Ornette Coleman Genesis of Genius: The Contemporary Albums



Ornette Coleman’s music baffled even the hippest jazz critics and many of his fellow musicians when the alto saxophonist emerged in the late 1950s. Eschewing conventions of traditional melody and harmony, Coleman’s music was often called cacophonous, as his proto-free jazz was likened to the chaotic, randomly splashed paintings of Jackson Pollock. Even contemporaries like Miles Davis and Thelonious Monk were said to have been ultra-critical, with the latter reportedly remarking, “Anybody can do that.” It wasn’t until much later in his career that Coleman’s deconstruction of jazz norms came to be appreciated. He was an envelope pusher, both as composer and player, so he shrugged off the harsh criticism lobbed his way and continued on his own chosen path as the years went by.

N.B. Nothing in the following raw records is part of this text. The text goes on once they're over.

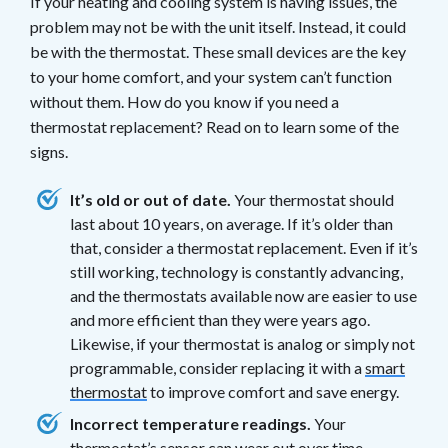
If your heating and cooling system is having issues, the
problem may not be with the unit itself. Instead, it could
be with the thermostat. These small devices are the key
to your home comfort, and your system can’t function
without them. How do you know if you need a
thermostat replacement? Read on to learn some of the
signs.
It’s old or out of date.
Your thermostat should
last about 10 years, on average. If it’s older than
that, consider a thermostat replacement. Even if it’s
still working, technology is constantly advancing,
and the thermostats available now are easier to use
and more efficient than they were years ago.
Likewise, if your thermostat is analog or simply not
programmable, consider replacing it with a
smart
thermostat
to improve comfort and save energy.
Incorrect temperature readings.
Your
thermostat’s sensor can wear out over time,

The two albums reproduced in this boxed set, Something Else!!!! (1958) and Tomorrow is the Question! (1959)— both released on Contemporary Records—introduced Coleman to the jazz audience. That both album titles include exclamation points wasn’t a coincidence: This was bold music that made its presence known with a splash; it didn’t ask to be loved, just heard. Working with trumpeter Don Cherry, pianist Walter Norris, bassist Don Payne and drummer Billy Higgins on the debut, Coleman was in a rush to get someplace, no roadmap needed. On the opening track, “Invisible,” his notes peel out in torrents and the band members are not so concerned with keeping up or following his lead as charting their own course. That there wasn’t a discernible melody in sight is quickly disproven on tracks like “The Blessing” and the closing tune “The Sphinx”—and the Texan’s roots in the blues are never far from the top. The sophomore set retains Cherry and replaces the others with alternating bassists Percy Heath and Red Mitchell, as well as drummer Shelly Manne. The results are not dissimilar—it would be another year or two before Coleman truly went for the stratosphere—although tracks like “Lorraine” and “Compassion” are already hinting at the shape of jazz to come.